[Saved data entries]
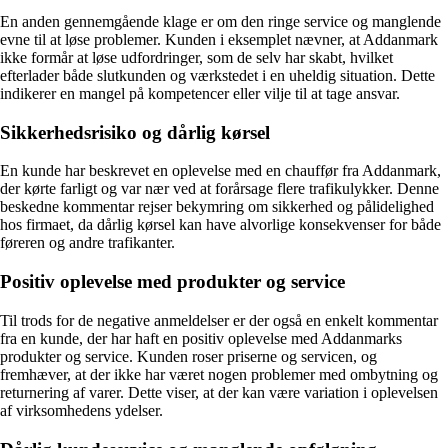
En anden gennemgående klage er om den ringe service og manglende
evne til at løse problemer. Kunden i eksemplet nævner, at Addanmark
ikke formår at løse udfordringer, som de selv har skabt, hvilket
efterlader både slutkunden og værkstedet i en uheldig situation. Dette
indikerer en mangel på kompetencer eller vilje til at tage ansvar.
Sikkerhedsrisiko og dårlig kørsel
En kunde har beskrevet en oplevelse med en chauffør fra Addanmark,
der kørte farligt og var nær ved at forårsage flere trafikulykker. Denne
beskedne kommentar rejser bekymring om sikkerhed og pålidelighed
hos firmaet, da dårlig kørsel kan have alvorlige konsekvenser for både
føreren og andre trafikanter.
Positiv oplevelse med produkter og service
Til trods for de negative anmeldelser er der også en enkelt kommentar
fra en kunde, der har haft en positiv oplevelse med Addanmarks
produkter og service. Kunden roser priserne og servicen, og
fremhæver, at der ikke har været nogen problemer med ombytning og
returnering af varer. Dette viser, at der kan være variation i oplevelsen
af virksomhedens ydelser.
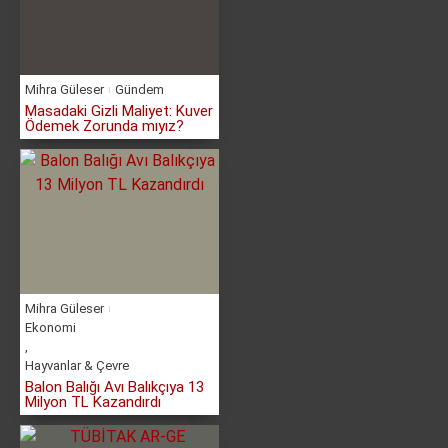
Mihra Güleser
Gündem
Masadaki Gizli Maliyet: Kuver
Ödemek Zorunda mıyız?
Mihra Güleser
Ekonomi
,
Hayvanlar & Çevre
Balon Balığı Avı Balıkçıya 13
Milyon TL Kazandırdı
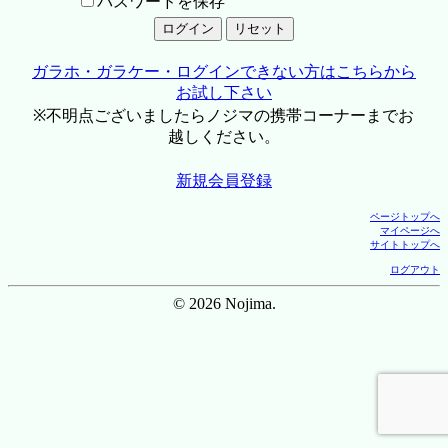
パスワードを保存
ガラホ・ガラケー・ログインできない方はこちらから
お試し下さい
※不明点ございましたらノジマの携帯コーナーまでお
越しください。
新規会員登録
ページトップへ
マイページへ
サイトトップへ
ログアウト
© 2026 Nojima.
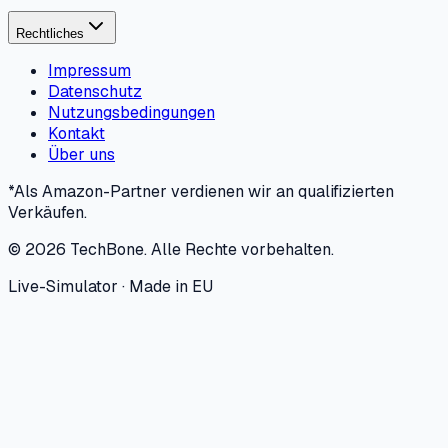
Rechtliches
Impressum
Datenschutz
Nutzungsbedingungen
Kontakt
Über uns
*Als Amazon-Partner verdienen wir an qualifizierten
Verkäufen.
©
2026
TechBone.
Alle Rechte vorbehalten.
Live-Simulator · Made in EU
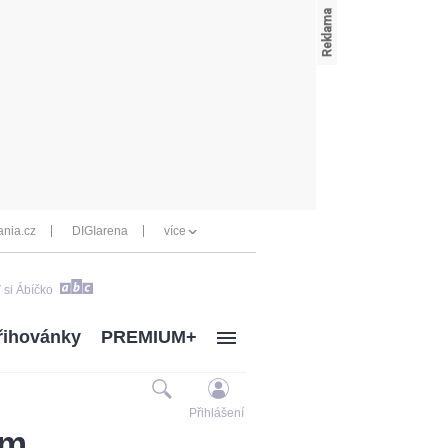
nia.cz
DIGIarena
více
 si Ábíčko
řihovánky
PREMIUM+
Přihlášení
em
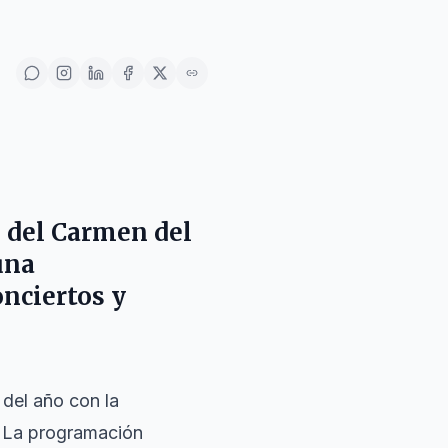
s del Carmen del
una
onciertos y
del año con la
. La programación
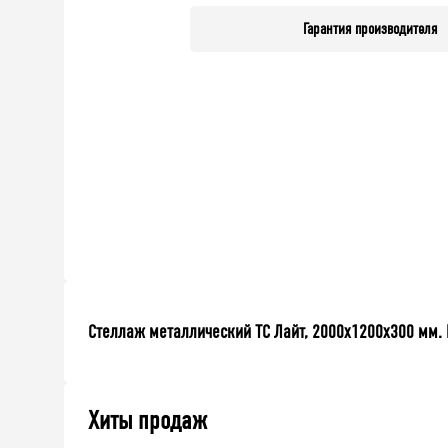
Гарантия производителя
Стеллаж металлический ТС Лайт, 2000x1200x300 мм. П
Хиты продаж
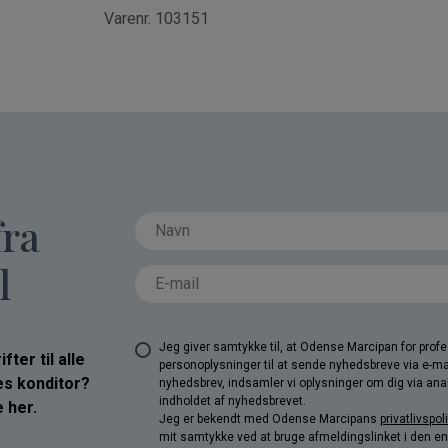
Varenr. 103151
fra
l
Jeg giver samtykke til, at Odense Marcipan for pro
ter til alle
personoplysninger til at sende nyhedsbreve via e-ma
res konditor?
nyhedsbrev, indsamler vi oplysninger om dig via anal
indholdet af nyhedsbrevet.
 her.
Jeg er bekendt med Odense Marcipans
privatlivspoli
mit samtykke ved at bruge afmeldingslinket i den e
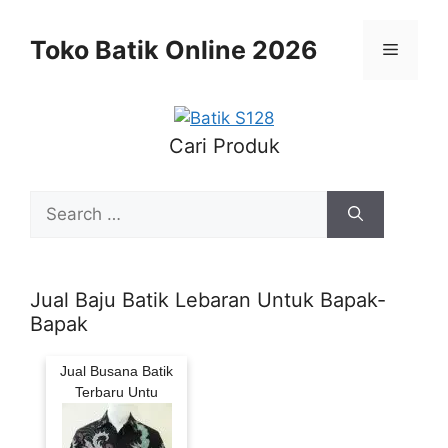
Skip
to
Toko Batik Online 2026
Menu
content
Cari Produk
Search
for:
Jual Baju Batik Lebaran Untuk Bapak-
Bapak
Jual Busana Batik
Terbaru Untu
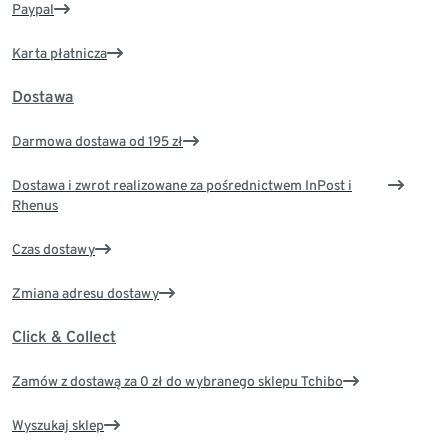
Paypal
Karta płatnicza
Dostawa
Darmowa dostawa od 195 zł
Dostawa i zwrot realizowane za pośrednictwem InPost i
Rhenus
Czas dostawy
Zmiana adresu dostawy
Click & Collect
Zamów z dostawą za 0 zł do wybranego sklepu Tchibo
Wyszukaj sklep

§ Required action:
"Batik" is the string to look for; please copy every line of the records above where it appears.

§ Solution:
Toko Batik Online 2026
Jual Baju Batik Lebaran Untuk Bapak-
Jual Busana Batik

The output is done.